_Instructions to follow_: Go through the listing below and list every line with "School".

_Data to examine_:
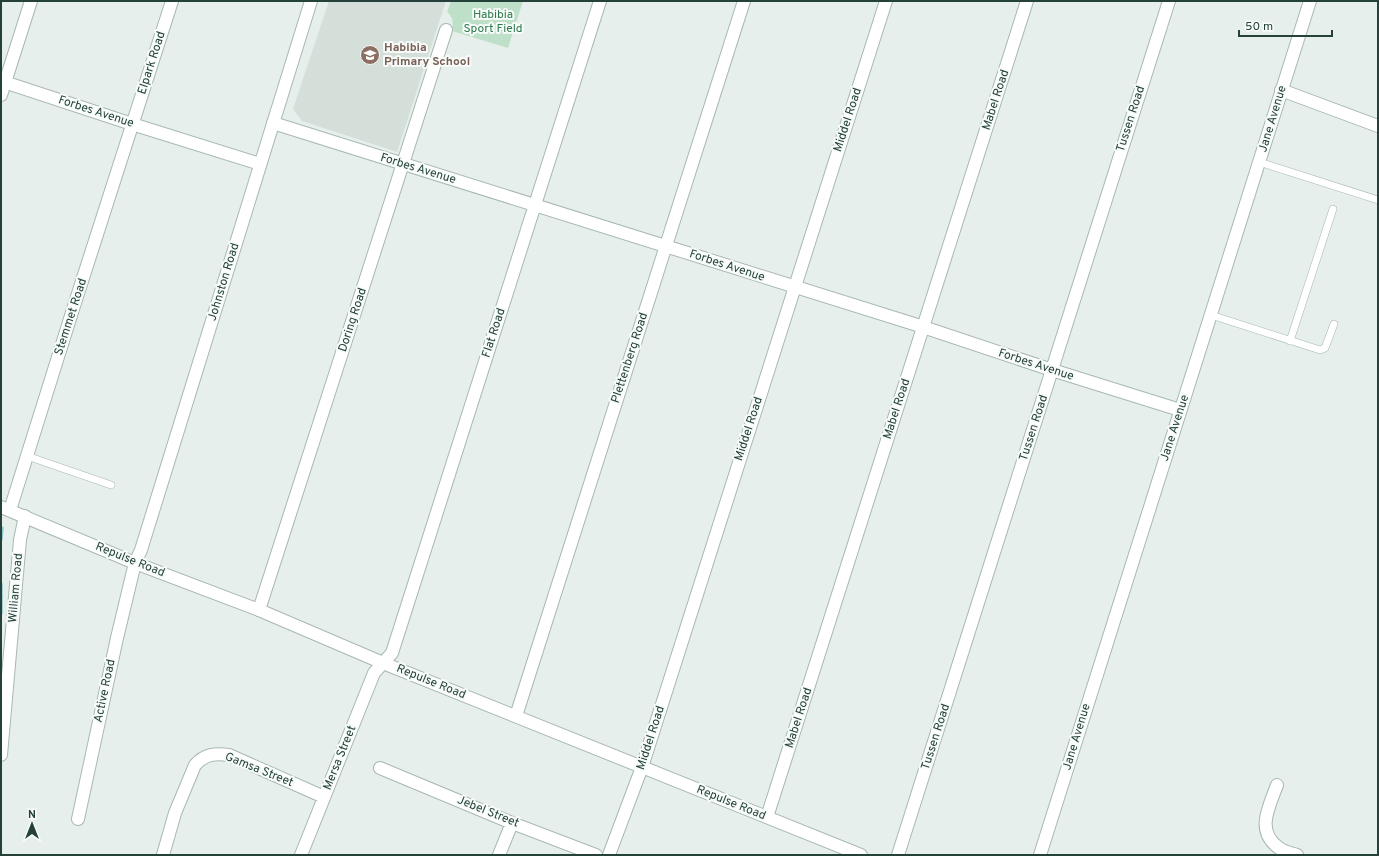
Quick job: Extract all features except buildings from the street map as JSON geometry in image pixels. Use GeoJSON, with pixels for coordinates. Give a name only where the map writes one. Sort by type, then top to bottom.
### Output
{"type":"FeatureCollection","features":[{"type":"Feature","properties":{"kind":"street"},"geometry":{"type":"LineString","coordinates":[[1,95],[3,82],[31,1]]}},
{"type":"Feature","properties":{"kind":"street","name":"Elpark Road"},"geometry":{"type":"LineString","coordinates":[[132,124],[172,1]]}},
{"type":"Feature","properties":{"kind":"street","name":"Johnston Road"},"geometry":{"type":"LineString","coordinates":[[135,563],[141,550],[311,1]]}},
{"type":"Feature","properties":{"kind":"street","name":"Flat Road"},"geometry":{"type":"LineString","coordinates":[[383,663],[392,653],[396,642],[600,1]]}},
{"type":"Feature","properties":{"kind":"street","name":"Plettenberg Road"},"geometry":{"type":"LineString","coordinates":[[516,716],[744,1]]}},
{"type":"Feature","properties":{"kind":"street","name":"Middel Road"},"geometry":{"type":"LineString","coordinates":[[608,855],[642,767],[886,1]]}},
{"type":"Feature","properties":{"kind":"street","name":"Mabel Road"},"geometry":{"type":"LineString","coordinates":[[767,817],[1027,1]]}},
{"type":"Feature","properties":{"kind":"street","name":"Tussen Road"},"geometry":{"type":"LineString","coordinates":[[898,855],[1169,1]]}},
{"type":"Feature","properties":{"kind":"street","name":"Jane Avenue"},"geometry":{"type":"LineString","coordinates":[[1040,855],[1310,1]]}},
{"type":"Feature","properties":{"kind":"street","name":"Doring Road"},"geometry":{"type":"LineString","coordinates":[[259,610],[446,30]]}},
{"type":"Feature","properties":{"kind":"street","name":"Forbes Avenue"},"geometry":{"type":"LineString","coordinates":[[3,82],[260,164]]}},
{"type":"Feature","properties":{"kind":"street"},"geometry":{"type":"LineString","coordinates":[[1281,90],[1378,126]]}},
{"type":"Feature","properties":{"kind":"street","name":"Forbes Avenue"},"geometry":{"type":"LineString","coordinates":[[273,123],[923,327],[1052,370],[1180,410]]}},
{"type":"Feature","properties":{"kind":"street","name":"Stemmet Road"},"geometry":{"type":"LineString","coordinates":[[6,508],[27,456],[132,124]]}},
{"type":"Feature","properties":{"kind":"street","name":"Repulse Road"},"geometry":{"type":"LineString","coordinates":[[6,508],[135,563],[259,610],[383,663],[861,855]]}},
{"type":"Feature","properties":{"kind":"street","name":"William Road"},"geometry":{"type":"LineString","coordinates":[[1,755],[20,540],[24,516]]}},
{"type":"Feature","properties":{"kind":"street","name":"Active Road"},"geometry":{"type":"LineString","coordinates":[[78,819],[117,638],[135,563]]}},
{"type":"Feature","properties":{"kind":"street","name":"Mersa Street"},"geometry":{"type":"LineString","coordinates":[[301,855],[344,752],[374,673],[383,663]]}},
{"type":"Feature","properties":{"kind":"street","name":"Gamsa Street"},"geometry":{"type":"LineString","coordinates":[[163,855],[175,813],[195,765],[199,760],[211,754],[220,753],[229,755],[324,797]]}},
{"type":"Feature","properties":{"kind":"street","name":"Jebel Street"},"geometry":{"type":"LineString","coordinates":[[380,768],[512,823],[596,855]]}},
{"type":"Feature","properties":{"kind":"street"},"geometry":{"type":"LineString","coordinates":[[1276,785],[1266,814],[1264,827],[1269,839],[1280,849],[1297,855]]}},
{"type":"Feature","properties":{"kind":"street"},"geometry":{"type":"LineString","coordinates":[[499,855],[512,823]]}},
{"type":"Feature","properties":{"kind":"lane"},"geometry":{"type":"LineString","coordinates":[[1259,162],[1378,200]]}},
{"type":"Feature","properties":{"kind":"lane"},"geometry":{"type":"LineString","coordinates":[[1290,341],[1334,209]]}},
{"type":"Feature","properties":{"kind":"lane"},"geometry":{"type":"LineString","coordinates":[[1211,315],[1320,350],[1325,348],[1334,324]]}},
{"type":"Feature","properties":{"kind":"lane"},"geometry":{"type":"LineString","coordinates":[[27,456],[111,485]]}},
{"type":"Feature","properties":{"kind":"shaded area","name":"Habibia Primary School"},"geometry":{"type":"Polygon","coordinates":[[[329,1],[446,1],[397,152],[302,121],[293,109],[329,1]]]}},
{"type":"Feature","properties":{"kind":"green space","name":"Habibia Sport Field"},"geometry":{"type":"Polygon","coordinates":[[[451,1],[523,1],[508,48],[452,31],[452,19],[447,12],[451,1]]]}},
{"type":"Feature","properties":{"kind":"waterway"},"geometry":{"type":"LineString","coordinates":[[1,539],[2,528]]}},
{"type":"Feature","properties":{"kind":"waterway"},"geometry":{"type":"LineString","coordinates":[[1,584],[1,613]]}},
{"type":"Feature","properties":{"kind":"place","name":"Habibia Primary School"},"geometry":{"type":"Point","coordinates":[370,55]}}]}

_Output of the exercise_:
{"type":"Feature","properties":{"kind":"shaded area","name":"Habibia Primary School"},"geometry":{"type":"Polygon","coordinates":[[[329,1],[446,1],[397,152],[302,121],[293,109],[329,1]]]}},
{"type":"Feature","properties":{"kind":"place","name":"Habibia Primary School"},"geometry":{"type":"Point","coordinates":[370,55]}}]}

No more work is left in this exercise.